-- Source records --
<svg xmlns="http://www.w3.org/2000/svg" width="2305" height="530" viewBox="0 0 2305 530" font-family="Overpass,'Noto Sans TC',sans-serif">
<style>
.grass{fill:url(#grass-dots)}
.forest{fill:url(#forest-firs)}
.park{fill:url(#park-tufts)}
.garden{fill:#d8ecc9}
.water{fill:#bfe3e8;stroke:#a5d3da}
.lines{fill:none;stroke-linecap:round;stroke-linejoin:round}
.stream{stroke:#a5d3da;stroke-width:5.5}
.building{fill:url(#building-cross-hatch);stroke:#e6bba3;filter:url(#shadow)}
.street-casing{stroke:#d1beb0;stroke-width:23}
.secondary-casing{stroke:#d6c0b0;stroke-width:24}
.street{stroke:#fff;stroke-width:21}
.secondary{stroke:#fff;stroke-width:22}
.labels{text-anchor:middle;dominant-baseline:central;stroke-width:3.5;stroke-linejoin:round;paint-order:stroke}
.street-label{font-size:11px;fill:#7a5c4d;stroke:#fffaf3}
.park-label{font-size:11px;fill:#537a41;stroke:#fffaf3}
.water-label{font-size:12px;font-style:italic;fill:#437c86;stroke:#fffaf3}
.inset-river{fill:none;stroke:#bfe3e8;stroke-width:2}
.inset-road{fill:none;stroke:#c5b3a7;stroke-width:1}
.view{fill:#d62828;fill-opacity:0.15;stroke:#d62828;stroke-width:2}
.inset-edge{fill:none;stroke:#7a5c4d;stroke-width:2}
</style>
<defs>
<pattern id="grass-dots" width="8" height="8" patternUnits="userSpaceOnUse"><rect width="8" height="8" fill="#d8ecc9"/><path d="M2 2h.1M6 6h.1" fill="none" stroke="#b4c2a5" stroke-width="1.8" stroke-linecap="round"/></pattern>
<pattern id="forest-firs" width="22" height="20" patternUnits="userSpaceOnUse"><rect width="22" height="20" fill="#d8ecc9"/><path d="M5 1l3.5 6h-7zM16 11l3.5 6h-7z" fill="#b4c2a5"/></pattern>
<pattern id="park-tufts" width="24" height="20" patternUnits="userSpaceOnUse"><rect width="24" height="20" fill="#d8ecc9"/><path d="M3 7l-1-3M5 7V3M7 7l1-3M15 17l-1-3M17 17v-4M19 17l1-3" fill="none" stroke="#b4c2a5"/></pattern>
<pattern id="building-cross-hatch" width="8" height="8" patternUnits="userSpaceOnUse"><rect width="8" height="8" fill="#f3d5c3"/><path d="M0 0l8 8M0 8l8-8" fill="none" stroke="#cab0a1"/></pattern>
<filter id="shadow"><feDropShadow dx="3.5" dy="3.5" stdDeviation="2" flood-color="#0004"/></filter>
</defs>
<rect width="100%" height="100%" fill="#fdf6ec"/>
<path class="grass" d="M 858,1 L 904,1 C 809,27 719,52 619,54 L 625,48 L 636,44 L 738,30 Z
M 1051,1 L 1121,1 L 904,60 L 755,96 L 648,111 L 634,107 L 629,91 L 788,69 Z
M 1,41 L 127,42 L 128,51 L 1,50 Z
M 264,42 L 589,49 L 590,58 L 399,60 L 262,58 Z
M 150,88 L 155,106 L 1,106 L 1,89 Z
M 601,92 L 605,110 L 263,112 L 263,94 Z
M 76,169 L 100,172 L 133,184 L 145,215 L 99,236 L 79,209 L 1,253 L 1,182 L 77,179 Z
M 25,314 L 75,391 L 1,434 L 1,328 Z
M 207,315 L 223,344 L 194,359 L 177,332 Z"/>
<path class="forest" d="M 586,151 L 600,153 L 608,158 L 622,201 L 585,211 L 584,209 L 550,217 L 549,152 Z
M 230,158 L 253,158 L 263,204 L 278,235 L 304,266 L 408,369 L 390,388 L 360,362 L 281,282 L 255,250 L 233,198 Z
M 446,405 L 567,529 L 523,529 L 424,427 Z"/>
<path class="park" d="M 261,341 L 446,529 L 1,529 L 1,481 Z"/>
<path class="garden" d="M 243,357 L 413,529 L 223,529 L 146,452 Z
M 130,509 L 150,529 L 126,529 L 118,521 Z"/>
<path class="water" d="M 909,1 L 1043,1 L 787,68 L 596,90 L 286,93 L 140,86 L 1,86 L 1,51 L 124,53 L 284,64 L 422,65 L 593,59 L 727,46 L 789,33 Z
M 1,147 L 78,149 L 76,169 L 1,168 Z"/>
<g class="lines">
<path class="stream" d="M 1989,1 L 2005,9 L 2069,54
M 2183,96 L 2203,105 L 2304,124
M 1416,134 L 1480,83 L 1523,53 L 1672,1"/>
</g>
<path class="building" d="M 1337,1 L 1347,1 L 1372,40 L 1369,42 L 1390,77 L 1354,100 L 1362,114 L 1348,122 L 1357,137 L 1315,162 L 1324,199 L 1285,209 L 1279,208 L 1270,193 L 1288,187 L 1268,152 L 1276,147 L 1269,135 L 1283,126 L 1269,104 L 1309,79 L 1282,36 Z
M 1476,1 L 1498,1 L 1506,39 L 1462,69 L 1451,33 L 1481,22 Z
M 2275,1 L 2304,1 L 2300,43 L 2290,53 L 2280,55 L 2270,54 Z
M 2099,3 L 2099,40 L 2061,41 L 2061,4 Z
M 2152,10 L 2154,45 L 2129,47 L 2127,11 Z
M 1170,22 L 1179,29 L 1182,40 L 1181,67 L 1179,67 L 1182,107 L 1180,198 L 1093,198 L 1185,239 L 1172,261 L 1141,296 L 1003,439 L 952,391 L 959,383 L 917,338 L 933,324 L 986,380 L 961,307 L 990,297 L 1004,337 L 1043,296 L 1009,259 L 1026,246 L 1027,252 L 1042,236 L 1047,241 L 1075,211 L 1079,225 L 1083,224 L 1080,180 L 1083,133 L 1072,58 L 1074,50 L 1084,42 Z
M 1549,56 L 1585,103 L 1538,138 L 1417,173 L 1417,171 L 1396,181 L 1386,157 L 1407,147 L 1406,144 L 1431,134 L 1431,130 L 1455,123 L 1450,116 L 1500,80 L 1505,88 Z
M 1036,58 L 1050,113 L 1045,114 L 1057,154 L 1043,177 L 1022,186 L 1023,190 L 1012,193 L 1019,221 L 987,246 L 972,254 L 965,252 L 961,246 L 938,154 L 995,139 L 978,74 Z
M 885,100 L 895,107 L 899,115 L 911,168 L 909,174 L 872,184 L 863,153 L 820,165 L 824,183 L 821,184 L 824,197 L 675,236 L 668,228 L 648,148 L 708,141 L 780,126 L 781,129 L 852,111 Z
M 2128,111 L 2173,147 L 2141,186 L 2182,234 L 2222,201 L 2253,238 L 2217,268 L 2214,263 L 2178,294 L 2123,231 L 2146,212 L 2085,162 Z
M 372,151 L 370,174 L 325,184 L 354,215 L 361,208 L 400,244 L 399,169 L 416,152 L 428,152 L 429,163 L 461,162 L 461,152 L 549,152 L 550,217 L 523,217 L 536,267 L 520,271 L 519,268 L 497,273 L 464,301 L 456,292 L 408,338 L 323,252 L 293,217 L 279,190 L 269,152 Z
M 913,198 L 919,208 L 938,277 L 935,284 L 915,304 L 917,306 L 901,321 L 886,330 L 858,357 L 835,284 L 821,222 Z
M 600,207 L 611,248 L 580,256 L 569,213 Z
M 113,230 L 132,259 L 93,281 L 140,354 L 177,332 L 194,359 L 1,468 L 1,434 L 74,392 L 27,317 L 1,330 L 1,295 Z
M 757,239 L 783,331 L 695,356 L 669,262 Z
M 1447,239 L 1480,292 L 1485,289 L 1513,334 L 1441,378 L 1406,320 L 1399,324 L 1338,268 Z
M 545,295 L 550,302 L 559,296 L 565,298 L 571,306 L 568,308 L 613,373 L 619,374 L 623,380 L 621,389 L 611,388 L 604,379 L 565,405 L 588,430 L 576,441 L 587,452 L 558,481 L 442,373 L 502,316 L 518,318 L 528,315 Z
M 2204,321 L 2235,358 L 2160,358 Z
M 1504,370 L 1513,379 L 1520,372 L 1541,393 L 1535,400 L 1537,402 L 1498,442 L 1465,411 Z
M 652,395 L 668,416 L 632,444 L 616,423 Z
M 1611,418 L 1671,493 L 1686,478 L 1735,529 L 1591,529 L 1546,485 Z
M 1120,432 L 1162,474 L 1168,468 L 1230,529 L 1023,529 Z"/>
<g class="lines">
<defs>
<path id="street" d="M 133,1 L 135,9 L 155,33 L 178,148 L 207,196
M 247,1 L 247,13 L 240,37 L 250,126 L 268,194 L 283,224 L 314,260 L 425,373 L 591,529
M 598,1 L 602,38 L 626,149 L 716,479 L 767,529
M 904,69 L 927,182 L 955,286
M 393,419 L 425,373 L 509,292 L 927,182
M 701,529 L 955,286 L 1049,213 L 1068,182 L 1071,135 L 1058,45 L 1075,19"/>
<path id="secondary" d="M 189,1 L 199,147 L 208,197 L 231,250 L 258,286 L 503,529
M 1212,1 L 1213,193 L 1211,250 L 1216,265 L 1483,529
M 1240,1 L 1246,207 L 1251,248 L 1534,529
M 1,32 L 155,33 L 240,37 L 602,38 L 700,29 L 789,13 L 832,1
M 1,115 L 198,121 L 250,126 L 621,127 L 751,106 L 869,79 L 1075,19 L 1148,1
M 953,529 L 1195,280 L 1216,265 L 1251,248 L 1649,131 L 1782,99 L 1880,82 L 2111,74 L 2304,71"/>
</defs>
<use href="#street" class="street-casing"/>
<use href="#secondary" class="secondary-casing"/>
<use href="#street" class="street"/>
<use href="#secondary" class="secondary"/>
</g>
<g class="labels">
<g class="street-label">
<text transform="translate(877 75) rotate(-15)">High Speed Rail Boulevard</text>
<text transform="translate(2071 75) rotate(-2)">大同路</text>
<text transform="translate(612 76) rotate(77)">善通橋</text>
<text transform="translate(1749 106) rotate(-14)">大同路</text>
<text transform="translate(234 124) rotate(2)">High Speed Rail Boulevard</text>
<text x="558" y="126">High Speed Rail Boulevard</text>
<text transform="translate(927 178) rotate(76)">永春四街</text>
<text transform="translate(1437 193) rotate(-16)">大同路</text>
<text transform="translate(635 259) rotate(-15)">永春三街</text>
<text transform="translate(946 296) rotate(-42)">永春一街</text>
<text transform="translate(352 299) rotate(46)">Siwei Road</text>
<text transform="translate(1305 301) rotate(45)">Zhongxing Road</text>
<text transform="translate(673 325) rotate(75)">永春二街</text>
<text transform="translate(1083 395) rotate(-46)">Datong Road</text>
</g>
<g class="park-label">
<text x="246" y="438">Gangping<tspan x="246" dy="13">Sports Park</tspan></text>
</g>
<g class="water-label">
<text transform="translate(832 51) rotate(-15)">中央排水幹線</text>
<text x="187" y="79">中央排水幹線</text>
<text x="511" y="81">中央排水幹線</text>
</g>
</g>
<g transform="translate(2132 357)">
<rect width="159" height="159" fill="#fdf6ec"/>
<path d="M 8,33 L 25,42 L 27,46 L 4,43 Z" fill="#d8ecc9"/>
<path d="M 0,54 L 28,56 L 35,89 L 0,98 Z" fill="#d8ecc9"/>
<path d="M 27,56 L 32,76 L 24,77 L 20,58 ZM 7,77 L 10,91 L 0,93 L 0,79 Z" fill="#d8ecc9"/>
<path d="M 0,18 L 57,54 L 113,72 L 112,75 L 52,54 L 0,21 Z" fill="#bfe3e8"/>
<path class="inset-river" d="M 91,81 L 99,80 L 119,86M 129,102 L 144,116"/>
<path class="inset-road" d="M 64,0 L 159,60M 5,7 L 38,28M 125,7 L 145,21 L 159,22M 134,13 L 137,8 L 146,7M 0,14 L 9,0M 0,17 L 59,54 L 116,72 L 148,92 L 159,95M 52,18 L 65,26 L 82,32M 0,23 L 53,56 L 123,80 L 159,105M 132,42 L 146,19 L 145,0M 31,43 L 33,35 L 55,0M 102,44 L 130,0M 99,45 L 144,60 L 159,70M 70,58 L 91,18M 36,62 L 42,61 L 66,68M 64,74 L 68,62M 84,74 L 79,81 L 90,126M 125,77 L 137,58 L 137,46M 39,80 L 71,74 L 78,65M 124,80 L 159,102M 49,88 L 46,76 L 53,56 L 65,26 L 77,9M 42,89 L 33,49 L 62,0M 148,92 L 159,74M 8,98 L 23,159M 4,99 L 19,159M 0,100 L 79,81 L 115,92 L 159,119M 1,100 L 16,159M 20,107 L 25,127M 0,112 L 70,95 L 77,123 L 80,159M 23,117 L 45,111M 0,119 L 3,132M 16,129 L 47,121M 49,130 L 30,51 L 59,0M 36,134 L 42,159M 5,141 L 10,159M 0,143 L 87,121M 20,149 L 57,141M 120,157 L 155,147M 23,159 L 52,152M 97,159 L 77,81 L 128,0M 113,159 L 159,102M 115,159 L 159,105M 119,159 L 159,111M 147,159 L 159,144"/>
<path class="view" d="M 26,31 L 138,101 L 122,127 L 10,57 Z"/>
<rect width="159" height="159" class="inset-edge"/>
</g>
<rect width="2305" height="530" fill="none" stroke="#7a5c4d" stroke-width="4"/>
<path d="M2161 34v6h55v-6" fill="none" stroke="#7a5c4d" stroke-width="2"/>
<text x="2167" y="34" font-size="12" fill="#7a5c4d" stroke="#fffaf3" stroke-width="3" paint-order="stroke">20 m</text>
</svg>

-- Your instructions --
Every line above from the line with "1l3.5 6h-7zM16 11l3.5" to the line with "M 25,314 L 75,391 L 1,434 L 1,328 Z" is wanted, ends included; write them out exactly and add no other line.

-- Finished task --
<pattern id="forest-firs" width="22" height="20" patternUnits="userSpaceOnUse"><rect width="22" height="20" fill="#d8ecc9"/><path d="M5 1l3.5 6h-7zM16 11l3.5 6h-7z" fill="#b4c2a5"/></pattern>
<pattern id="park-tufts" width="24" height="20" patternUnits="userSpaceOnUse"><rect width="24" height="20" fill="#d8ecc9"/><path d="M3 7l-1-3M5 7V3M7 7l1-3M15 17l-1-3M17 17v-4M19 17l1-3" fill="none" stroke="#b4c2a5"/></pattern>
<pattern id="building-cross-hatch" width="8" height="8" patternUnits="userSpaceOnUse"><rect width="8" height="8" fill="#f3d5c3"/><path d="M0 0l8 8M0 8l8-8" fill="none" stroke="#cab0a1"/></pattern>
<filter id="shadow"><feDropShadow dx="3.5" dy="3.5" stdDeviation="2" flood-color="#0004"/></filter>
</defs>
<rect width="100%" height="100%" fill="#fdf6ec"/>
<path class="grass" d="M 858,1 L 904,1 C 809,27 719,52 619,54 L 625,48 L 636,44 L 738,30 Z
M 1051,1 L 1121,1 L 904,60 L 755,96 L 648,111 L 634,107 L 629,91 L 788,69 Z
M 1,41 L 127,42 L 128,51 L 1,50 Z
M 264,42 L 589,49 L 590,58 L 399,60 L 262,58 Z
M 150,88 L 155,106 L 1,106 L 1,89 Z
M 601,92 L 605,110 L 263,112 L 263,94 Z
M 76,169 L 100,172 L 133,184 L 145,215 L 99,236 L 79,209 L 1,253 L 1,182 L 77,179 Z
M 25,314 L 75,391 L 1,434 L 1,328 Z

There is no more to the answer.